Her eyes are soft just as he remembers, panic falling into confusion as the years fall together into a tangled mass. She is crying too, holding back the tears behind a red rimmed and glossy sheen. The feeling, it seems has become infectious, endlessly stretching outward like his childhood garden under a sky that is no longer blue.
“Jenny.” He reaches out to touch her, instinct leading him to untangle a thread from the confusion and recognise a face youthful and beautiful, unchanged. Speaking her name as if she was never lost, his voice wavering from the aftermath.
“Yes love…I’ll make us a cup of tea.” She is smiling now, lifting her hand to her face as she walks away making no more comment on his tears. That moment has passed and there is no reason to remind him of it, though in a moment he might wonder at the moistness of his cheek.
Pushing himself stiffly out of the armchair he follows her, tracing her steps through fading eyes. Pulling her out from the tangle of past events and people to keep her close and never lose her again.

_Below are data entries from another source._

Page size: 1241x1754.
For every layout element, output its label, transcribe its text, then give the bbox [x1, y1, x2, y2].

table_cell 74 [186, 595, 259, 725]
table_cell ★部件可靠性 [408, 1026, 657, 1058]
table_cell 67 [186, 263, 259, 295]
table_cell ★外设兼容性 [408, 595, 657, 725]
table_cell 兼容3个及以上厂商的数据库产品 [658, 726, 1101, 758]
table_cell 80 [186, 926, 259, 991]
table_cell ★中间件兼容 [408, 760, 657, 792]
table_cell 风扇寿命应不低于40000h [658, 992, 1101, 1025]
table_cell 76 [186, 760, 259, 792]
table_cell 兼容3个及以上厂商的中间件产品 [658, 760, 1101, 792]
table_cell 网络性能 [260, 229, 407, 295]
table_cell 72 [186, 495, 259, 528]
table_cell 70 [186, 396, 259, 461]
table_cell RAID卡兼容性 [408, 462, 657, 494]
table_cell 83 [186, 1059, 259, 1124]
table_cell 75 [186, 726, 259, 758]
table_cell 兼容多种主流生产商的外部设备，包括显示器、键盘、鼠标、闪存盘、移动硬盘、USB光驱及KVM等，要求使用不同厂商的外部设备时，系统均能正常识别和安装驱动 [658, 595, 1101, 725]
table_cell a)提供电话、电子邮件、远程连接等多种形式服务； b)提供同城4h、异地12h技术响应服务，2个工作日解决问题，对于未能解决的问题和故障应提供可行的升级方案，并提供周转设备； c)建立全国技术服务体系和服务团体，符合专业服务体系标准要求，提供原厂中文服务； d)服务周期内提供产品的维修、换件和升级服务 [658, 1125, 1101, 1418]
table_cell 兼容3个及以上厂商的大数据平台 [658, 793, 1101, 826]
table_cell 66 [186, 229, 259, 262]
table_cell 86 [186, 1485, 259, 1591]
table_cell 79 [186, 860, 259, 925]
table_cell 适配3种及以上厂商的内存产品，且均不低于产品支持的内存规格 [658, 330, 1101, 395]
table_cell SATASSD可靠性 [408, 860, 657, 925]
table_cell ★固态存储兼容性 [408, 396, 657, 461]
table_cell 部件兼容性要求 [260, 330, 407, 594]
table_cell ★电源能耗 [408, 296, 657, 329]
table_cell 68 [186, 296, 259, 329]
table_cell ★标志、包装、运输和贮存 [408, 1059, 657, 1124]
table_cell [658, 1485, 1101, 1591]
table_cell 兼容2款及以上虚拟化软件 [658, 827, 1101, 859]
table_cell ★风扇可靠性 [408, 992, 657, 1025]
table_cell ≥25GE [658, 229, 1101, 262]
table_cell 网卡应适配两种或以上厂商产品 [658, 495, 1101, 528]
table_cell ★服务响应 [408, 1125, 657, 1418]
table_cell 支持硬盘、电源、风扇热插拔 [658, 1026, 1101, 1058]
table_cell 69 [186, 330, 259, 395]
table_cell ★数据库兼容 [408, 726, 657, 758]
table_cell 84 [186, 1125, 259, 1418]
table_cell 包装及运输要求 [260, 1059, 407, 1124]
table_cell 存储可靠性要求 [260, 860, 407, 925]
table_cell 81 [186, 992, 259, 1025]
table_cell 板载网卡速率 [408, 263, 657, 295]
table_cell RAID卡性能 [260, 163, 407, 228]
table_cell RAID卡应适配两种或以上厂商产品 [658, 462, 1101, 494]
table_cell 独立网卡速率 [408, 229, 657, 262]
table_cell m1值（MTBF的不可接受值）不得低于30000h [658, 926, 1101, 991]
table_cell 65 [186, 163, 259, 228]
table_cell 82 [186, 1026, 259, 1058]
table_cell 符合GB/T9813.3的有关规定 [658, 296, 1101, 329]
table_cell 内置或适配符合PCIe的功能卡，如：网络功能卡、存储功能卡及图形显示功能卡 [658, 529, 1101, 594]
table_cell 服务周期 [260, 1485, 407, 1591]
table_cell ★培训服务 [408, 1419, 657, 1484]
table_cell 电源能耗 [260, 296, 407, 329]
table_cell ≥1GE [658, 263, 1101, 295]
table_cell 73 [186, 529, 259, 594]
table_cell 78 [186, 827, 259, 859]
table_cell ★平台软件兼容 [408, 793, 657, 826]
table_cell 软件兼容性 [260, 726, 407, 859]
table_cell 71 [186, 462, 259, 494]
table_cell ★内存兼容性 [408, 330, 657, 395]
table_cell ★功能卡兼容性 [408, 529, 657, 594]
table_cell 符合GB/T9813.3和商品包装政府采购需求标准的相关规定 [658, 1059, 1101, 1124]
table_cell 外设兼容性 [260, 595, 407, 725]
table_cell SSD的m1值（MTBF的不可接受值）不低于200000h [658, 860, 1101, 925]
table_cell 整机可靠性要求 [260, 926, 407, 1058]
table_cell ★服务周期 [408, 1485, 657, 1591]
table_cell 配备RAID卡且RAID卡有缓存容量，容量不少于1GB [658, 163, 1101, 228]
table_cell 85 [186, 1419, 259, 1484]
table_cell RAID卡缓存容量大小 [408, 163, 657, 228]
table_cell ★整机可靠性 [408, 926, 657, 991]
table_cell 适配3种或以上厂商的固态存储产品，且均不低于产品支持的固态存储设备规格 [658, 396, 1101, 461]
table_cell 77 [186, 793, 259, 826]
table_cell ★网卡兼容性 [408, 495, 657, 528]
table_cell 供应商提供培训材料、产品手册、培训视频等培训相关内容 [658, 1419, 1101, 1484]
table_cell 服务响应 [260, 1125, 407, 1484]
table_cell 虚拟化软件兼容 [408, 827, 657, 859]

“That’s OK love…I’ll do it,” Jenny squeezes his hand, fragile and childlike. Responding to his pale fear haunting the gadgetry of the kitchen made simple that he might still understand it. The marker on the milk bottle so that he might know which one to use. Perhaps misunderstanding his fear this time, though the weight of understanding burdens her dreams and sometimes, too often, makes her heart beat too fast.